Le processus a été ralenti par des obstacles juridiques, notamment les lois françaises qui protègent «l’inviolabilité» des collections nationales, ce qui signifie que les retours doivent être approuvés par le Parlement sur une base individuelle. Les appels à restaurer l’art spolié se sont également heurtés à des objections de principe : en 2020, Stéphane Martin, le président du musée du quai Branly, a défendu « l’universalité » de l’art exposé dans les musées, quel que soit son lieu d’origine.

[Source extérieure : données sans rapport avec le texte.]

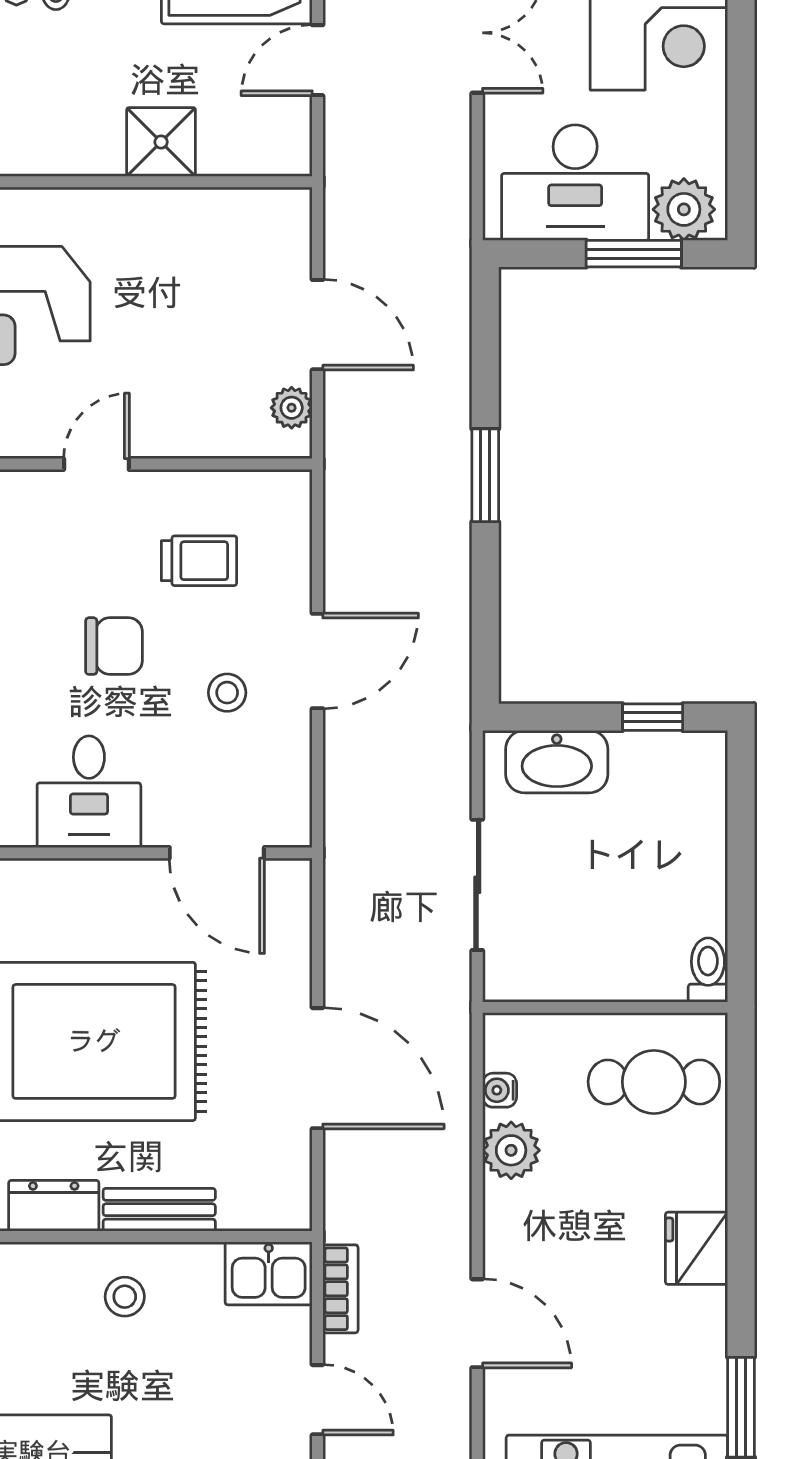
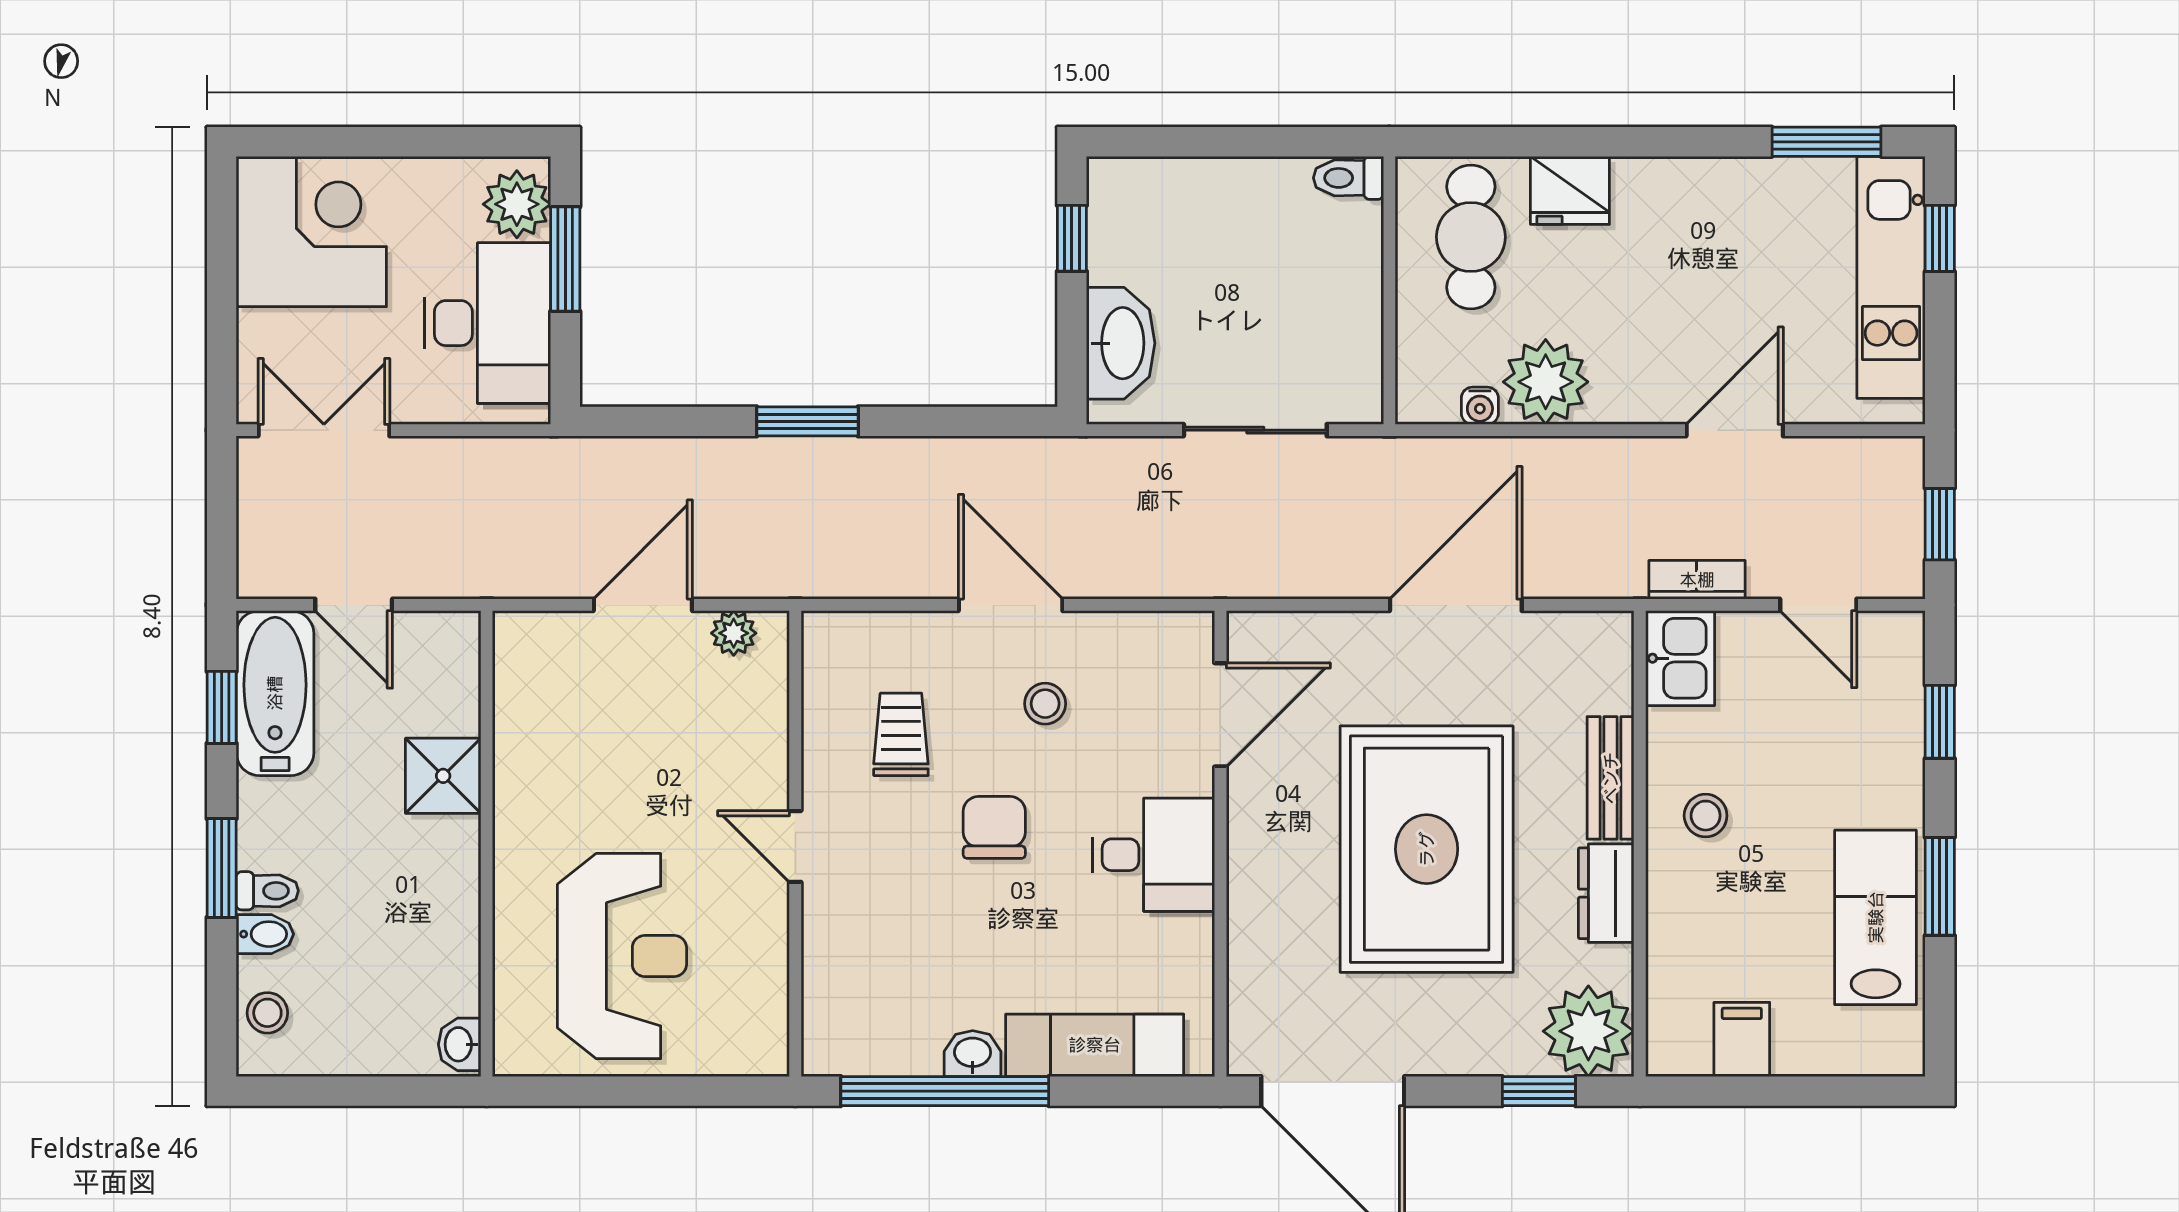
plant: (511, 1150) -> (1546, 382), width x1.36, depth x1.36
fridge: (697, 1248) -> (1570, 190), moved
door: (317, 1400) -> (1818, 605), swing flipped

Certains conservateurs s’inquiètent des conditions dans lesquelles des objets fragiles pourraient être conservés, parfois dans des pays aux politiques instables et corrompues. Les gouvernements africains rejettent ce point de vue, arguant que les investissements dans des musées à la pointe de la technologie tels que le Musée des civilisations noires du Sénégal ou le futur Musée d’art ouest-africain d’Edo au Nigeria prouvent qu’on peut leur faire confiance pour sauvegarder leurs propres artefacts culturels.

Pourtant, l’effort de Macron s’inscrit dans un mouvement plus large en Europe pour restituer l’art pillé, une tendance qui prend de l’ampleur, quoique plutôt lentement. L’Allemagne a rapatrié au Nigeria des dizaines de statues en bronze du Bénin à la fin de l’année dernière, initialement pillées par des soldats britanniques en 1897. L’Université d’Aberdeen a restitué un bronze volé lors de la même expédition en 2021.

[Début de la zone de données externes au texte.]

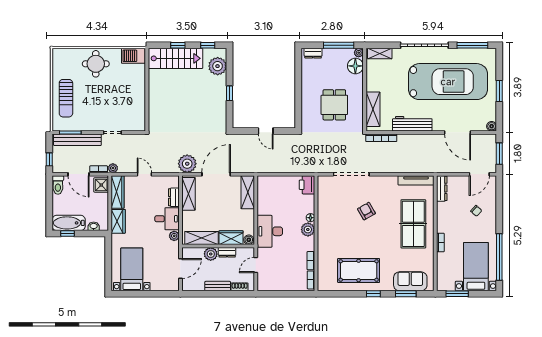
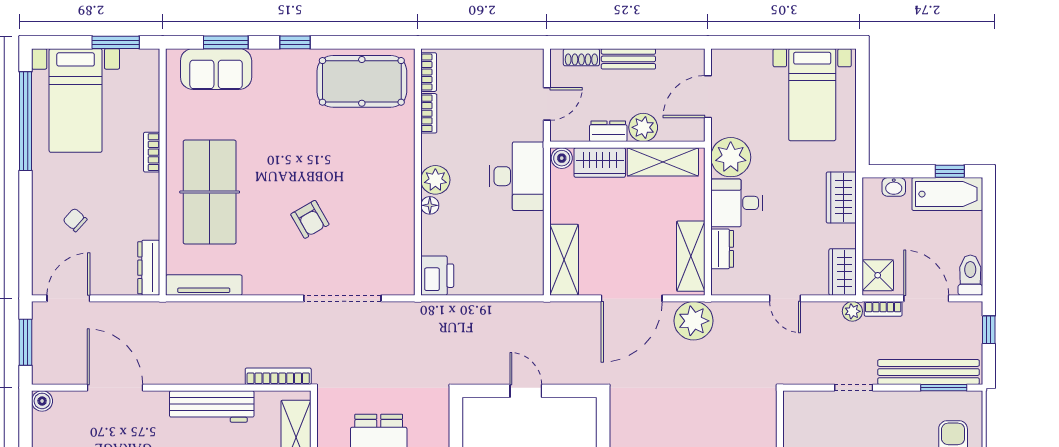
wardrobe: (118, 192) -> (843, 272), width x0.67
plant: (174, 236) -> (731, 157), width x1.88, depth x1.88
pool table: (359, 270) -> (362, 81), moved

Pourtant, de nombreux autres conflits de propriété, certains en dehors de l’Afrique, sont en cours. Les marbres d’Elgin, transportés d’Athènes à Londres par Thomas Bruce au début du 19ème siècle, sont peut-être l’exemple le plus médiatisé d’art pris dans des conditions douteuses se présentant dans une capitale occidentale. La querelle continue d’empoisonner les relations entre la Grèce et le Royaume-Uni.

Il y a plus qu’un soupçon de géopolitique autour de l’objectif déclaré de Macron de restituer des œuvres d’art en Afrique. L’annonce est intervenue alors qu’il se préparait à une visite sur le continent pour tenter de sauver l’influence des États africains, dont certains se tournent de plus en plus vers la Russie et la Chine au lieu de l’ancienne puissance coloniale. Même ainsi, le président français a raison de rouvrir la question de l’art apporté en Europe sous le colonialisme, bien que le rythme des retours suggère que ses actions ne correspondent pas encore à sa rhétorique ambitieuse.